Render every line of the records below as a Markdown table with two columns: Row, holding a running number, and Line, holding the line itself. Leave out any blank lines.

· · ·

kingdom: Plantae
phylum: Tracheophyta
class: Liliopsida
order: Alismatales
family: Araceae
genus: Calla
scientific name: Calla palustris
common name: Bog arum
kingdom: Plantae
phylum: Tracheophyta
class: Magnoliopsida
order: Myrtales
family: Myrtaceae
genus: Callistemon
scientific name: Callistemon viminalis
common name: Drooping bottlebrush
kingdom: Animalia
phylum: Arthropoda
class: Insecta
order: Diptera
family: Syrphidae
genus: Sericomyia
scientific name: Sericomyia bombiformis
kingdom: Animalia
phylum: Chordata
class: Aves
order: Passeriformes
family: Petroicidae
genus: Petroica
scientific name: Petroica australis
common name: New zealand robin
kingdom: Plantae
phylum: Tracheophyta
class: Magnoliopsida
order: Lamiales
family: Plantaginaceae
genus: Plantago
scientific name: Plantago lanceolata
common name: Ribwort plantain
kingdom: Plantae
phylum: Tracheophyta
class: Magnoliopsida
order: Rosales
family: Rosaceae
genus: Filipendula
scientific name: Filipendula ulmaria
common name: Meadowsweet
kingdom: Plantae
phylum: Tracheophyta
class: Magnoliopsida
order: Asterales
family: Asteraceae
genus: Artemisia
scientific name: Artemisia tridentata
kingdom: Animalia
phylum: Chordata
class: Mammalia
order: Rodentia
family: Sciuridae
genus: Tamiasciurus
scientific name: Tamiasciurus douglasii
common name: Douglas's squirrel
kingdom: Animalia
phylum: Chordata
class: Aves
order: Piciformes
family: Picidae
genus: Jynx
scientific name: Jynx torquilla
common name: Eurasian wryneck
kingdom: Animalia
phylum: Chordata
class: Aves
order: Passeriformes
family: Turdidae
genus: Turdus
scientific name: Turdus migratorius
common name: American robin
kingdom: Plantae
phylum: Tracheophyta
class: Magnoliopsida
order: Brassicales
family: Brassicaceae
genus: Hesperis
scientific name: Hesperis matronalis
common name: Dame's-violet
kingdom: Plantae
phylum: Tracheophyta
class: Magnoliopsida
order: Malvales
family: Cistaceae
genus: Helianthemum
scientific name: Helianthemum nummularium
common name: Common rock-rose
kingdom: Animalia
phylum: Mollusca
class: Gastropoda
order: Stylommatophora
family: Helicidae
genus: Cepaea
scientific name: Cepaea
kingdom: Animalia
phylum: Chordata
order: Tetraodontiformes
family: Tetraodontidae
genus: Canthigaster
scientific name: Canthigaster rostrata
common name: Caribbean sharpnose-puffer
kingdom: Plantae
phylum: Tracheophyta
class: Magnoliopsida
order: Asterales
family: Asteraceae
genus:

· · ·

■ Written answer ■
| Row | Line |
|---|---|
| 1 | kingdom: Plantae |
| 2 | phylum: Tracheophyta |
| 3 | class: Liliopsida |
| 4 | order: Alismatales |
| 5 | family: Araceae |
| 6 | genus: Calla |
| 7 | scientific name: Calla palustris |
| 8 | common name: Bog arum |
| 9 | kingdom: Plantae |
| 10 | phylum: Tracheophyta |
| 11 | class: Magnoliopsida |
| 12 | order: Myrtales |
| 13 | family: Myrtaceae |
| 14 | genus: Callistemon |
| 15 | scientific name: Callistemon viminalis |
| 16 | common name: Drooping bottlebrush |
| 17 | kingdom: Animalia |
| 18 | phylum: Arthropoda |
| 19 | class: Insecta |
| 20 | order: Diptera |
| 21 | family: Syrphidae |
| 22 | genus: Sericomyia |
| 23 | scientific name: Sericomyia bombiformis |
| 24 | kingdom: Animalia |
| 25 | phylum: Chordata |
| 26 | class: Aves |
| 27 | order: Passeriformes |
| 28 | family: Petroicidae |
| 29 | genus: Petroica |
| 30 | scientific name: Petroica australis |
| 31 | common name: New zealand robin |
| 32 | kingdom: Plantae |
| 33 | phylum: Tracheophyta |
| 34 | class: Magnoliopsida |
| 35 | order: Lamiales |
| 36 | family: Plantaginaceae |
| 37 | genus: Plantago |
| 38 | scientific name: Plantago lanceolata |
| 39 | common name: Ribwort plantain |
| 40 | kingdom: Plantae |
| 41 | phylum: Tracheophyta |
| 42 | class: Magnoliopsida |
| 43 | order: Rosales |
| 44 | family: Rosaceae |
| 45 | genus: Filipendula |
| 46 | scientific name: Filipendula ulmaria |
| 47 | common name: Meadowsweet |
| 48 | kingdom: Plantae |
| 49 | phylum: Tracheophyta |
| 50 | class: Magnoliopsida |
| 51 | order: Asterales |
| 52 | family: Asteraceae |
| 53 | genus: Artemisia |
| 54 | scientific name: Artemisia tridentata |
| 55 | kingdom: Animalia |
| 56 | phylum: Chordata |
| 57 | class: Mammalia |
| 58 | order: Rodentia |
| 59 | family: Sciuridae |
| 60 | genus: Tamiasciurus |
| 61 | scientific name: Tamiasciurus douglasii |
| 62 | common name: Douglas's squirrel |
| 63 | kingdom: Animalia |
| 64 | phylum: Chordata |
| 65 | class: Aves |
| 66 | order: Piciformes |
| 67 | family: Picidae |
| 68 | genus: Jynx |
| 69 | scientific name: Jynx torquilla |
| 70 | common name: Eurasian wryneck |
| 71 | kingdom: Animalia |
| 72 | phylum: Chordata |
| 73 | class: Aves |
| 74 | order: Passeriformes |
| 75 | family: Turdidae |
| 76 | genus: Turdus |
| 77 | scientific name: Turdus migratorius |
| 78 | common name: American robin |
| 79 | kingdom: Plantae |
| 80 | phylum: Tracheophyta |
| 81 | class: Magnoliopsida |
| 82 | order: Brassicales |
| 83 | family: Brassicaceae |
| 84 | genus: Hesperis |
| 85 | scientific name: Hesperis matronalis |
| 86 | common name: Dame's-violet |
| 87 | kingdom: Plantae |
| 88 | phylum: Tracheophyta |
| 89 | class: Magnoliopsida |
| 90 | order: Malvales |
| 91 | family: Cistaceae |
| 92 | genus: Helianthemum |
| 93 | scientific name: Helianthemum nummularium |
| 94 | common name: Common rock-rose |
| 95 | kingdom: Animalia |
| 96 | phylum: Mollusca |
| 97 | class: Gastropoda |
| 98 | order: Stylommatophora |
| 99 | family: Helicidae |
| 100 | genus: Cepaea |
| 101 | scientific name: Cepaea |
| 102 | kingdom: Animalia |
| 103 | phylum: Chordata |
| 104 | order: Tetraodontiformes |
| 105 | family: Tetraodontidae |
| 106 | genus: Canthigaster |
| 107 | scientific name: Canthigaster rostrata |
| 108 | common name: Caribbean sharpnose-puffer |
| 109 | kingdom: Plantae |
| 110 | phylum: Tracheophyta |
| 111 | class: Magnoliopsida |
| 112 | order: Asterales |
| 113 | family: Asteraceae |
| 114 | genus: |